This study, the role of internally generated revenue in local government administration in Nigeria, was conducted using
three out of twenty recognized local government councils in Ogun State, South Western part of Nigeria, as case study.
Local government, also referred to as local council, is the third tier of the government which is seen to be closer to the
people. They are vested with the responsibility of catering for the economic, social, infrastructural and educational needs
of the common populace in areas in which the state governments could not be felt. It is however disheartening to discover
that most local governments have failed woefully to meet these needs due to dwindling subventions that are always late in
coming from the Federal government, through the supervising state governments. It is only those local governments that
are able to generate enough internal revenue that could perform the task of fulfilling their social obligations to the citizenry.
────
* Required actions
1. Rewrite the study abstract, beginning at the words "This study, the" and stopping after "as case study.", with "case study" replaced by "sample".
2. For each statement, state whether the study abstract supports it, answering yes or no and quoting the deciding words: (a) The study used three of the twenty recognized local government councils in Ogun State. (b) Local government is described as the second tier of government. (c) Subventions from the Federal government reach local governments through the supervising state governments.

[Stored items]
────
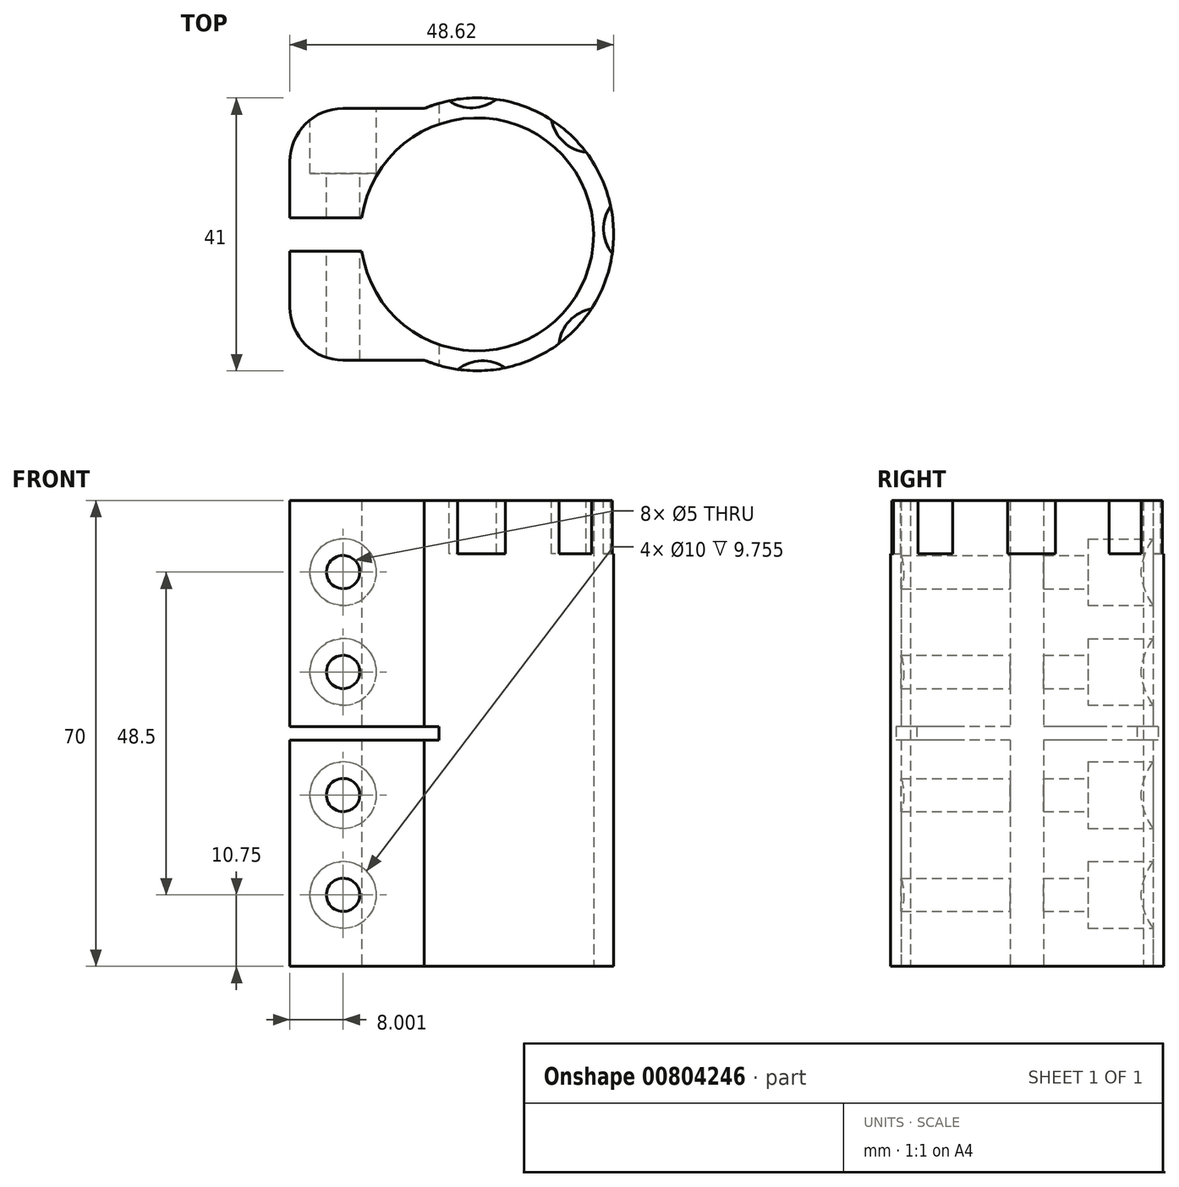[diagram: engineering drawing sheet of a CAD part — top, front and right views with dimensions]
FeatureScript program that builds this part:
annotation { "Feature Type Name" : "Feature", "Feature Type Description" : "" }
export const myFeature = defineFeature(function(context is Context, id is Id, definition is map)
    precondition{}
    {
        {
            var Q0;
            Q0=qCreatedBy(makeId("Top.planeOp"),FACE);
            var sketch = newSketch(context, id + "F0", { "sketchPlane" : qUnion([Q0])});
            skArc(sketch, "E0", {"start": v(-17.32, -2.5) * mm, "mid": v(17.5, 0) * mm, "end": v(-17.32, 2.5) * mm});
            skArc(sketch, "E1", {"start": v(-20.35, -2.5) * mm, "mid": v(17.73, -10.29) * mm, "end": v(-7.92, 18.9) * mm});
            skLineSegment(sketch, "E2", {"start": v(-7.92, 18.9) * mm, "end": v(-20.12, 18.9) * mm});
            skLineSegment(sketch, "E3", {"start": v(-28.12, 10.9) * mm, "end": v(-28.12, 2.5) * mm});
            skLineSegment(sketch, "E4", {"start": v(-28.12, 2.5) * mm, "end": v(-17.32, 2.5) * mm});
            skPoint(sketch, "E5.visualSharp", {"position": v(-28.12, 18.9) * mm});
            skArc(sketch, "E5.filletArc", {"start": v(-20.12, 18.9) * mm, "mid": v(-25.78, 16.57) * mm, "end": v(-28.12, 10.9) * mm});
            skLineSegment(sketch, "E6", {"start": v(0, 0) * mm, "end": v(55.32, 0) * mm, "construction": true});
            skLineSegment(sketch, "E7.MirrorCS", {"start": v(-28.12, -2.5) * mm, "end": v(-17.32, -2.5) * mm});
            skLineSegment(sketch, "E8.MirrorCS", {"start": v(-28.12, -10.9) * mm, "end": v(-28.12, -2.5) * mm});
            skArc(sketch, "E9.MirrorCS", {"start": v(-20.12, -18.9) * mm, "mid": v(-25.78, -16.57) * mm, "end": v(-28.12, -10.9) * mm});
            skLineSegment(sketch, "E10.MirrorCS", {"start": v(-7.92, -18.9) * mm, "end": v(-20.12, -18.9) * mm});
            skSolve(sketch);
        }
        {
            var Q0;
            {var subQ5=sQuery(id+"F0.wireOp",EDGE,"E0");Q0=makeQuery(id+"F0.imprint","IMPRINT",FACE,{"disambiguationData":[TD([[makeQuery(id+"F0.imprint","IMPRINT",EDGE,{"derivedFrom":subQ5}),-1.0]])]});}
            var Q1;
            {var subQ0=sQuery(id+"F0.wireOp",EDGE,"E8.MirrorCS");Q1=makeQuery(id+"F0.imprint","IMPRINT",FACE,{"disambiguationData":[TD([[makeQuery(id+"F0.imprint","IMPRINT",EDGE,{"derivedFrom":subQ0}),-1.0]])]});}
            extrude(context, id + "F1", {"entities" : qUnion([Q0, Q1]), "endBound" : BoundingType.SYMMETRIC, "depth" : 70 * mm, "offsetDistance" : 25 * mm});
        }
        {
            var Q0;
            Q0=makeQuery(id+"F1.opExtrude","SWEPT_FACE",FACE,{"disambiguationData":[OSD([sQuery(id+"F0.wireOp",EDGE,"E2")])]});
            var sketch = newSketch(context, id + "F2", { "sketchPlane" : qUnion([Q0])});
            skPoint(sketch, "E11", {"position": v(20.12, 24.25) * mm});
            skPoint(sketch, "E12", {"position": v(20.12, 9.25) * mm});
            skPoint(sketch, "E13", {"position": v(20.12, -9.25) * mm});
            skPoint(sketch, "E14", {"position": v(20.12, -24.25) * mm});
            skSolve(sketch);
        }
        {
            var Q0;
            Q0=sQuery(id+"F2.wireOp",VERTEX,"E11");
            var Q1;
            Q1=sQuery(id+"F2.wireOp",VERTEX,"E12");
            var Q2;
            Q2=sQuery(id+"F2.wireOp",VERTEX,"E13");
            var Q3;
            Q3=sQuery(id+"F2.wireOp",VERTEX,"E14");
            var Q4;
            Q4=makeQuery(id+"F1.opExtrude","SWEPT_BODY",BODY,{"disambiguationData":[OSD([sQuery(id+"F0.wireOp",EDGE,"E0"),sQuery(id+"F0.wireOp",EDGE,"E1"),sQuery(id+"F0.wireOp",EDGE,"E2"),sQuery(id+"F0.wireOp",EDGE,"E3"),sQuery(id+"F0.wireOp",EDGE,"E4"),sQuery(id+"F0.wireOp",EDGE,"E5.filletArc"),sQuery(id+"F0.wireOp",EDGE,"E7.MirrorCS"),sQuery(id+"F0.wireOp",EDGE,"E8.MirrorCS"),sQuery(id+"F0.wireOp",EDGE,"E9.MirrorCS"),sQuery(id+"F0.wireOp",EDGE,"E10.MirrorCS")])]});
            hole(context, id + "F3", {"style" : HoleStyle.C_BORE, "endStyle" : HoleEndStyle.THROUGH, "holeDiameter" : 5 * mm, "cBoreDiameter" : 10 * mm, "cBoreDepth" : 8 * mm, "majorDiameter" : 5 * mm, "isTappedThrough" : true, "tappedDepth" : 12 * mm, "tapClearance" : 3, "locations" : qUnion([Q0, Q1, Q2, Q3]), "scope" : qUnion([Q4])});
        }
        {
            var Q0;
            Q0=qCreatedBy(makeId("Front.planeOp"),FACE);
            var sketch = newSketch(context, id + "F4", { "sketchPlane" : qUnion([Q0])});
            skLineSegment(sketch, "E15.bottom", {"start": v(-5.72, 1) * mm, "end": v(-28.12, 1) * mm});
            skLineSegment(sketch, "E15.top", {"start": v(-5.72, -1) * mm, "end": v(-28.12, -1) * mm});
            skLineSegment(sketch, "E15.left", {"start": v(-5.72, 1) * mm, "end": v(-5.72, -1) * mm});
            skLineSegment(sketch, "E15.right", {"start": v(-28.12, 1) * mm, "end": v(-28.12, -1) * mm});
            skSolve(sketch);
        }
        {
            var Q0;
            Q0 = qSketchRegion(id + "F4", true);
            extrude(context, id + "F5", {"entities" : qUnion([Q0]), "operationType" : NewBodyOperationType.REMOVE, "endBound" : BoundingType.SYMMETRIC, "oppositeDirection" : true, "depth" : 50 * mm, "offsetDistance" : 25 * mm});
        }
        {
            var Q0;
            Q0=makeQuery(id+"F1.opExtrude","CAP_FACE",FACE,{"disambiguationData":[OSD([sQuery(id+"F0.wireOp",EDGE,"E0"),sQuery(id+"F0.wireOp",EDGE,"E1"),sQuery(id+"F0.wireOp",EDGE,"E2"),sQuery(id+"F0.wireOp",EDGE,"E3"),sQuery(id+"F0.wireOp",EDGE,"E4"),sQuery(id+"F0.wireOp",EDGE,"E5.filletArc"),sQuery(id+"F0.wireOp",EDGE,"E7.MirrorCS"),sQuery(id+"F0.wireOp",EDGE,"E8.MirrorCS"),sQuery(id+"F0.wireOp",EDGE,"E9.MirrorCS"),sQuery(id+"F0.wireOp",EDGE,"E10.MirrorCS")])],"isStart":false});
            var sketch = newSketch(context, id + "F6", { "sketchPlane" : qUnion([Q0])});
            skCircle(sketch, "E16", {"center": v(0.83, -25) * mm, "radius": 6 * mm});
            skCircle(sketch, "E17.1.0", {"center": v(18.26, -17.1) * mm, "radius": 6 * mm});
            skCircle(sketch, "E17.2.0", {"center": v(25, 0.83) * mm, "radius": 6 * mm});
            skCircle(sketch, "E17.3.0", {"center": v(17.1, 18.26) * mm, "radius": 6 * mm});
            skCircle(sketch, "E17.4.0", {"center": v(-0.83, 25) * mm, "radius": 6 * mm});
            skPoint(sketch, "E17.center", {"position": v(0, 0) * mm});
            skLineSegment(sketch, "E17.anchor1", {"start": v(0, 0) * mm, "end": v(0.83, -25) * mm, "construction": true});
            skLineSegment(sketch, "E17.anchor2", {"start": v(0, 0) * mm, "end": v(-0.83, 25) * mm, "construction": true});
            skSolve(sketch);
        }
        {
            var Q0;
            Q0 = qSketchRegion(id + "F6", true);
            extrude(context, id + "F7", {"entities" : qUnion([Q0]), "operationType" : NewBodyOperationType.REMOVE, "oppositeDirection" : true, "depth" : 8 * mm, "offsetDistance" : 25 * mm});
        }
    });
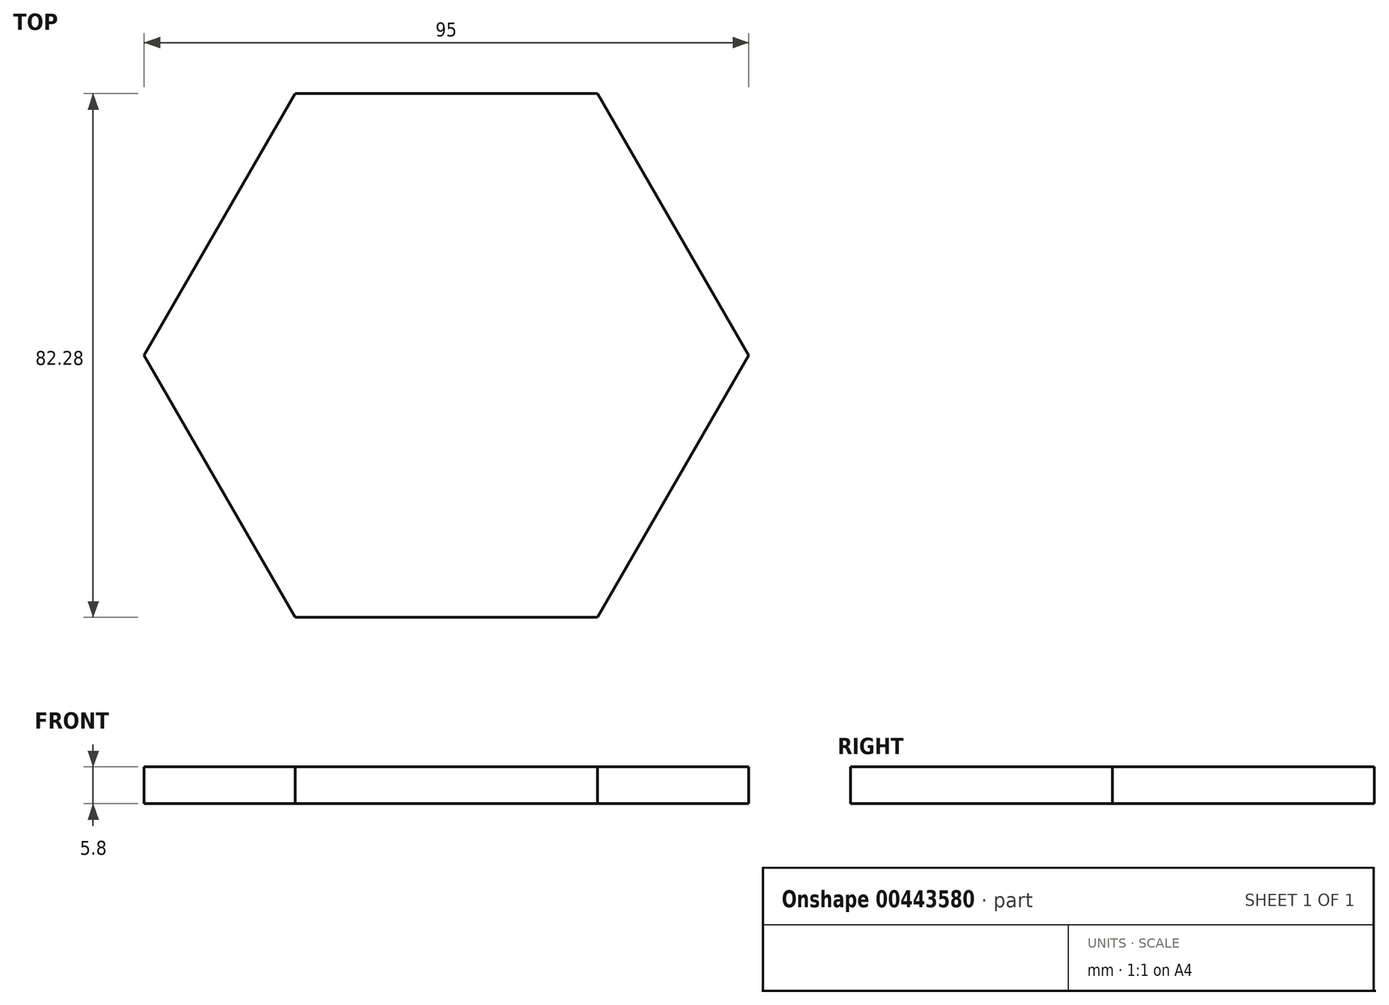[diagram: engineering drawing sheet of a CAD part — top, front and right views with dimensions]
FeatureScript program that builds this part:
annotation { "Feature Type Name" : "Feature", "Feature Type Description" : "" }
export const myFeature = defineFeature(function(context is Context, id is Id, definition is map)
    precondition{}
    {
        {
            var Q0;
            Q0=qCreatedBy(makeId("Top.planeOp"),FACE);
            var sketch = newSketch(context, id + "F0", { "sketchPlane" : qUnion([Q0])});
            skLineSegment(sketch, "E0", {"start": v(-23.75, 41.14) * mm, "end": v(-47.5, 0) * mm});
            skLineSegment(sketch, "E1", {"start": v(23.75, 41.14) * mm, "end": v(47.5, 0) * mm});
            skLineSegment(sketch, "E2", {"start": v(-47.5, 0) * mm, "end": v(-23.75, -41.14) * mm});
            skLineSegment(sketch, "E3", {"start": v(47.5, 0) * mm, "end": v(23.75, -41.14) * mm});
            skLineSegment(sketch, "E4", {"start": v(23.75, -41.14) * mm, "end": v(-23.75, -41.14) * mm});
            skCircle(sketch, "E5", {"center": v(0, 0) * mm, "radius": 41.14 * mm, "construction": true});
            skLineSegment(sketch, "E6", {"start": v(-23.75, 41.14) * mm, "end": v(23.75, 41.14) * mm});
            skLineSegment(sketch, "E7.top", {"start": v(-23.75, 121.14) * mm, "end": v(23.75, 121.14) * mm});
            skLineSegment(sketch, "E7.left", {"start": v(23.75, 41.14) * mm, "end": v(23.75, 121.14) * mm});
            skLineSegment(sketch, "E7.right", {"start": v(-23.75, 41.14) * mm, "end": v(-23.75, 121.14) * mm});
            skLineSegment(sketch, "E8.bottom", {"start": v(-23.75, 41.14) * mm, "end": v(-23.75, 41.14) * mm});
            skSolve(sketch);
        }
        {
            var Q0;
            Q0=makeQuery(id+"F0.imprint","IMPRINT",FACE,{"disambiguationData":[TD([[makeQuery(id+"F0.imprint","IMPRINT",EDGE,{"derivedFrom":sQuery(id+"F0.wireOp",EDGE,"E0")}),1.0]])]});
            var Q1;
            Q1=makeQuery(id+"F0.imprint","IMPRINT",FACE,{"disambiguationData":[TD([[makeQuery(id+"F0.imprint","IMPRINT",EDGE,{"derivedFrom":sQuery(id+"F0.wireOp",EDGE,"E6")}),1.0]])]});
            extrude(context, id + "F1", {"entities" : qUnion([Q0, Q1]), "depth" : 5.8 * mm});
        }
    });
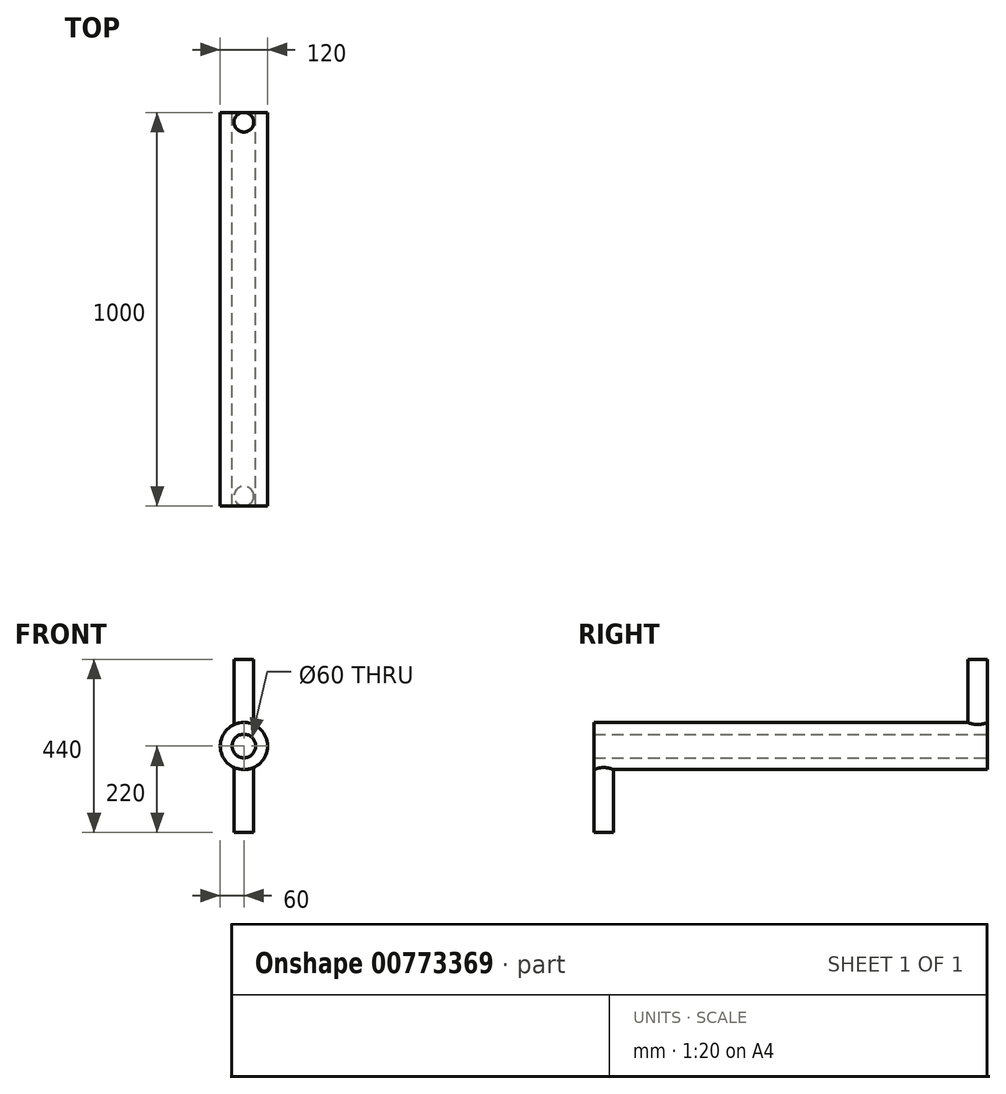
────
* The answers
1.
This study, the role of internally generated revenue in local government administration in Nigeria, was conducted using
three out of twenty recognized local government councils in Ogun State, South Western part of Nigeria, as sample.

2.
(a) Yes: "three out of twenty recognized local government councils in Ogun State"
(b) No: "is the third tier of the government"
(c) Yes: "coming from the Federal government, through the supervising state governments"